En effet, c’est conformément à l’article 24, alinéa 1er, de la loi organique du 15 octobre 2016 portant organisation et fonctionnement des juridictions de l’ordre administratif, que le premier président du Conseil d’État Félix Vunduawe Te Pemako a tenu son discours avec pour thème « le référé en contentieux administratif congolais’’ pour relativiser les effets du privilège du préalable, attaché aux actes de l’administration, permettre d’éviter aux administrés et autres partenaires de l’administration, les conséquences dommageables, difficilement réparables à la longue des décisions de l’administration, les actes administratifs, à contestations devant le juge administratif, juge de l’administration publique.
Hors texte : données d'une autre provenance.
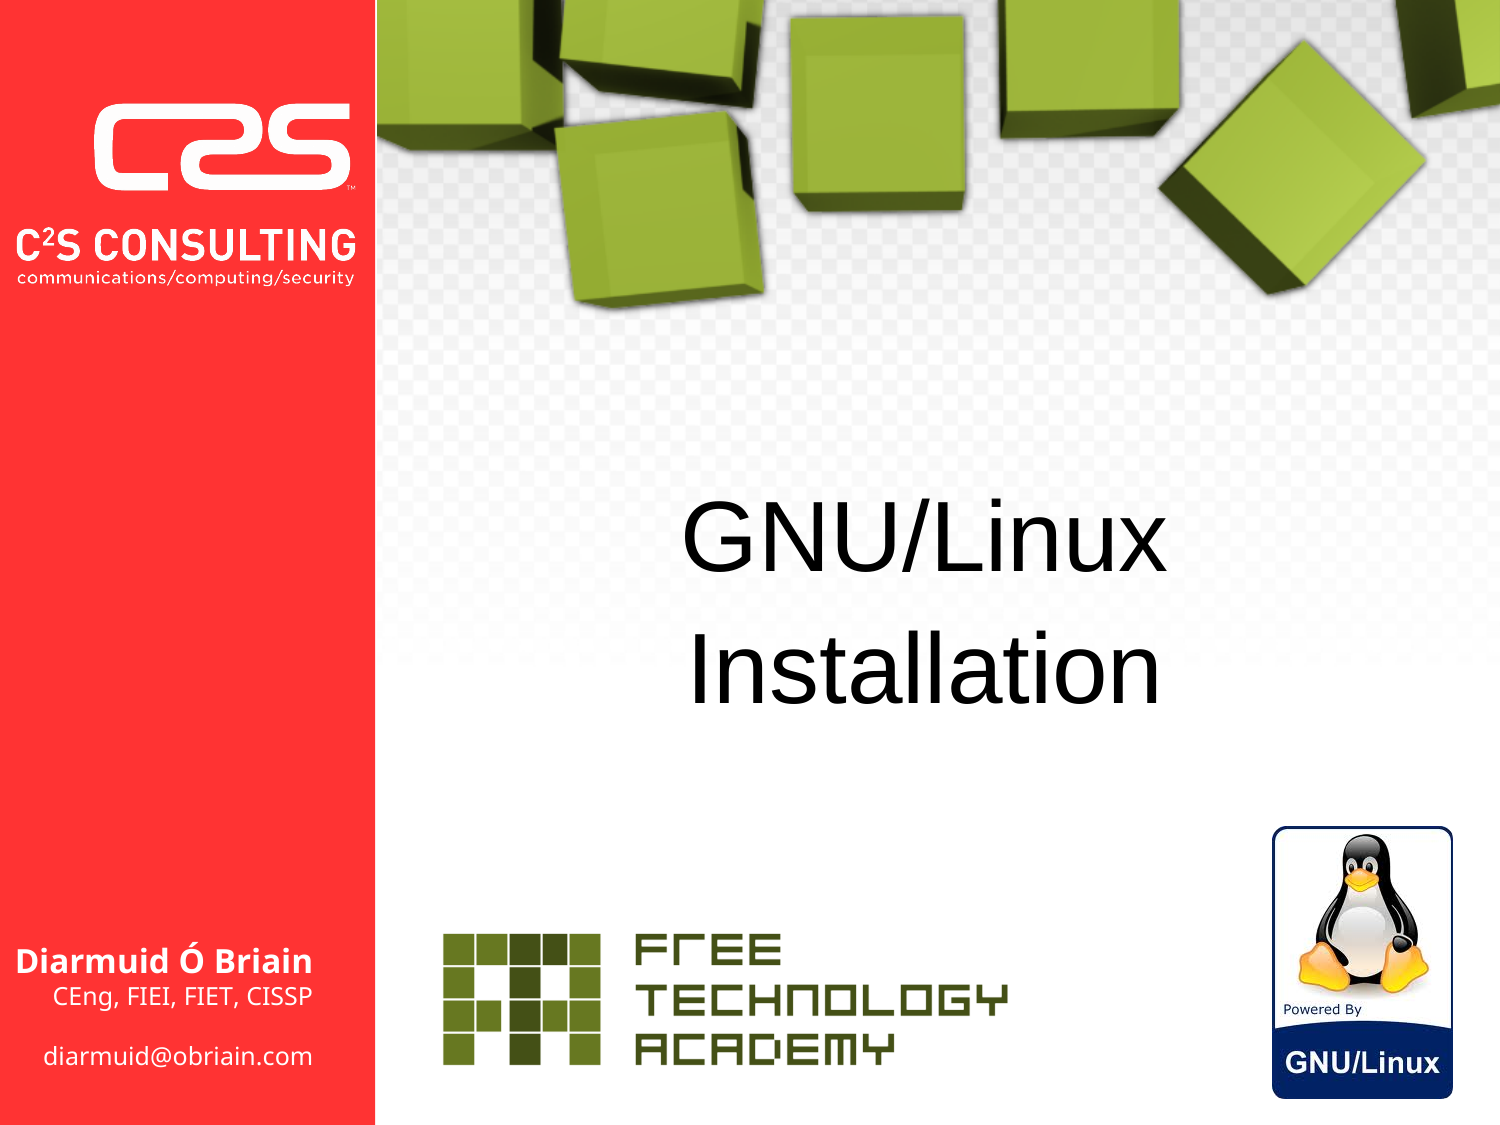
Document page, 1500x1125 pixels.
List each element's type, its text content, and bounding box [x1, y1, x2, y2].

Le premier président du Conseil d’État a fait savoir au magistrat suprême, Félix Tshisekedi que sa juridiction s’aligne derrière sa vision celle d’instaurer un véritable État de droit en République Démocratique du Congo.
Il a également sollicité au président de la République, le détachement d’une unité de police judiciaire des parquets près les juridictions de l’ordre administratif pour l’accompagner dans sa noble et pénible tâche de veiller au respect de l’exécution des décisions de justice.
« Le Conseil d’Etat sollicitera de votre plus Haute Autorité, le détachement d’une unité de police judiciaire des parquets près les juridictions de l’ordre administratif, sous l’autorité du Procureur général près le Conseil d’Etat, pour l’accompagner dans sa noble et pénible tâche de veiller au respect de l’exécution des décisions de justice. Ce sera déjà le début de solution pour mettre fin à certaines pratiques que nous constatons dans le comportement de certains hauts responsables de l’Etat. Notre seul but, dans cet élan, c’est qu’il ne soit pas concevable, à l’état actuel de notre droit, de remettre en cause le caractère exécutoire des décisions de justice, les ordonnances en référé en particulier, sauf bien sûr, par des voies de recours prévues par la loi ‘’. A-t-il dit.
Il sied de noter que selon la loi organique Congolaise n°16/027 du 15 octobre 2016, il existe 3 catégories de référés administratifs, à savoir les référés généraux, particuliers et spéciaux.